Besides, did I really have any good options other than extending her some trust? Messing around with powers I didn’t understand that ran through my body was way too risky. I did not want to be the first demigod to kill themselves via incompetent initial use of their power, after all.
“Okay, okay you win. I’ll wait until tomorrow.”
Emma smiled, a triumphant curve of her lips that was . . . dazzling. Damn it, how was she able to be so attractive with just a section of her face? I mean, I didn’t like to think of myself as a shallow guy, but surely it was more normal to be attracted to someone when you could at least see most of them, right?
“Thanks for trusting me, Adam,” She said. “I promise I’ll do right by you to prove that trust isn’t misplaced.”
I nodded back, then cocked my head to the side in a look of exaggerated curiosity.
“So . . . how do I get my powers up and running?”
She smiled, then answered my question.
“You got that?”
I nodded my head, my eyes somewhat distant as I went over what she’d told me. Yes, yes, I could see how that would work. It wasn’t going to be easy, but I was sure I could do it . . .
“Right then, remember, don’t actually do it until tomorrow, got it?”
My thoughts returned to the present as I looked over to Emma. I could wait, I had promised after all, so I nodded my head in agreement.
“Good! Then I think it’s time I got outta here. Give you a chance to catch up on your beauty sleep, not that you need too much of it right now.”
Her lips were a wide grin now, and I felt my face flush again as I realized I’d spent this whole-time half laying on my bed while wearing only trousers and with my wings half spread about me. I must have looked like one of those sinful angels that were appearing on the covers of the most recent trashy romance novels that were being published. The ones that featured various angels, demons and gods as the objects of torrid love for the beautiful heroines of the stories. All I needed was a lascivious smile and I’d have the image down pat.
Emma let out a soft chuckle, which only served to make me blush further. Before I could say a word in my defence she’d taken a step back into the shadows of the room.
I don’t mean that she hid in the dark, I mean that she stepped back, and then disappeared into the shadows as though it had been a pool of vertical water that she’d slipped into! I could still see the shaded wall, the darkened corner of my room, then for a moment it was so dark I couldn’t see anything. In that moment Emma slipped into the darkness as though it were a physical thing, and when the light returned to normal she was gone.
Since getting dragged into this whole situation I had been exposed to a great many different examples of supernatural power. I’d seen Joan turn into an angel, seen her forge constructs out of light, had experienced her mending my wounds, seen a giant made of stone and metal duke it out with my protector while she was in full angel mode. Yet for all of that the sight of the shadows changing like that was probably the most disturbing thing that I’d been exposed to so far.

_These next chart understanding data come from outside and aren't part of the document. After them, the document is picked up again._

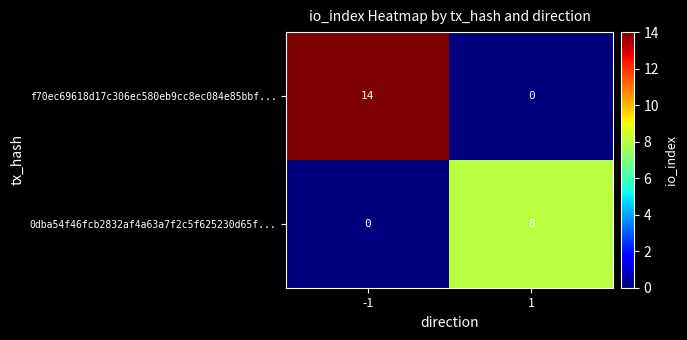

The value of 0dba54f46fcb2832af4a63a7f2c5f625230d65f... at 1 is 12. True or false?

False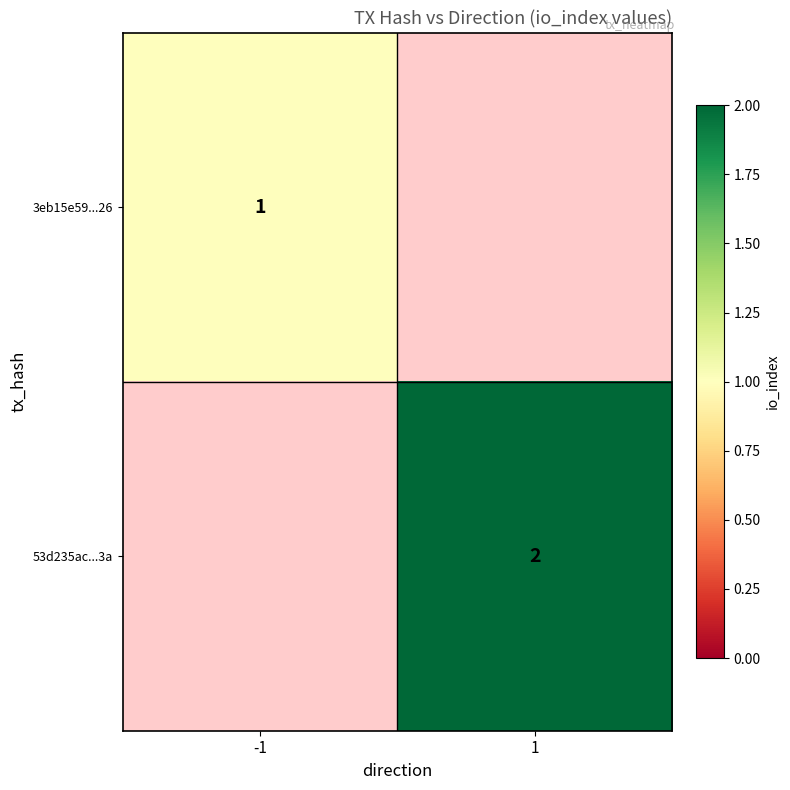

Is the value of 53d235ac...3a at 1 greater than the value of 3eb15e59...26 at -1?

Yes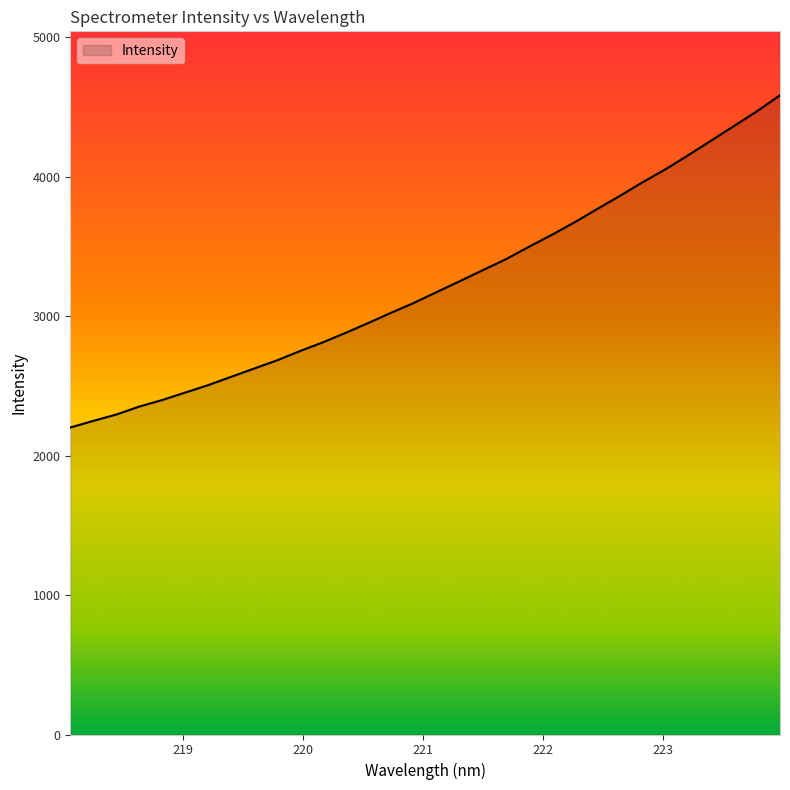

What is the greatest value displayed?

4584.3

Turning off the light and closing my eyes I tried to still my thoughts, to find some sort of peace. Beside me my wings instinctually folded up around me, just another reflexive motion that I was going to have to learn about. In truth it was actually quite comfortable, the soft inner wings feeling like cushions or duvets. At any other time I might have been interested by this aspect of my new limbs, but at that moment my mind kept on drifting back to one thought.

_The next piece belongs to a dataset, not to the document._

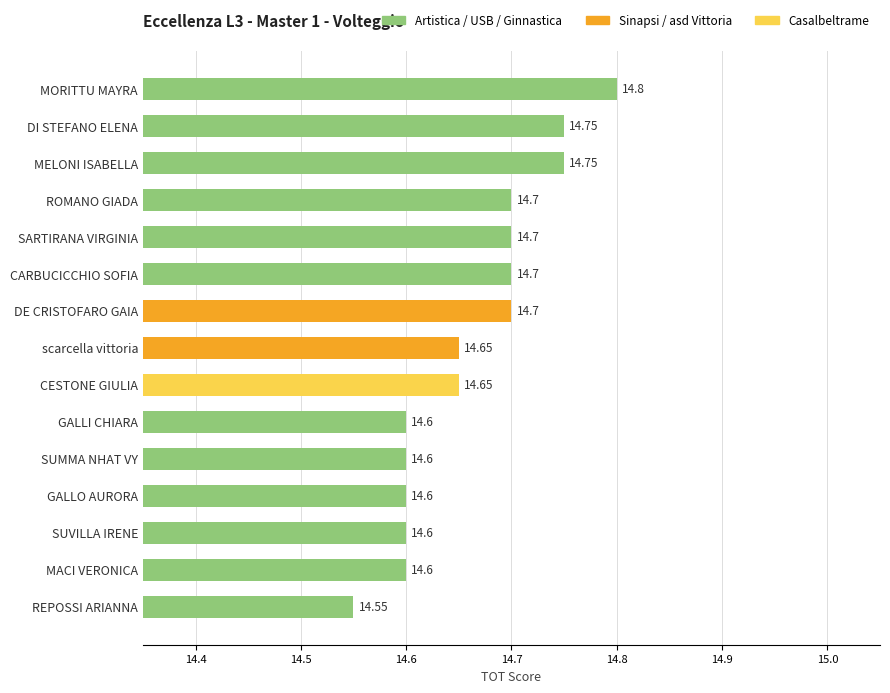

What is the average value?

14.7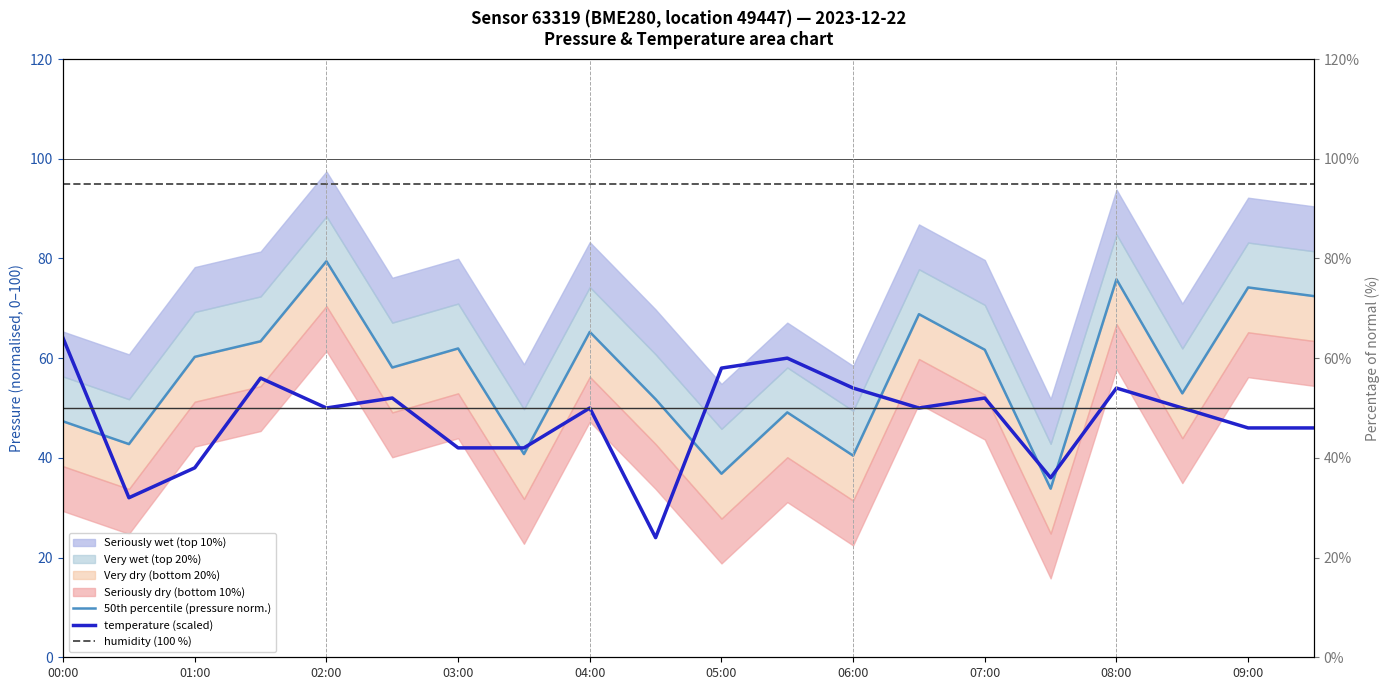

Which series has the largest range (max minus min)?

50th percentile (pressure norm.)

Power, I’d be able to have power. I didn’t yet quite know what sort it would be, but it would be enough to make me a player instead of a pawn. At least, I hoped so. There was always the chance that what had happened to me might have left me damaged, right? Honestly, I wasn’t sure if that was a real concern, or if it was simply my nerves getting the better of me. I just had to wait and see.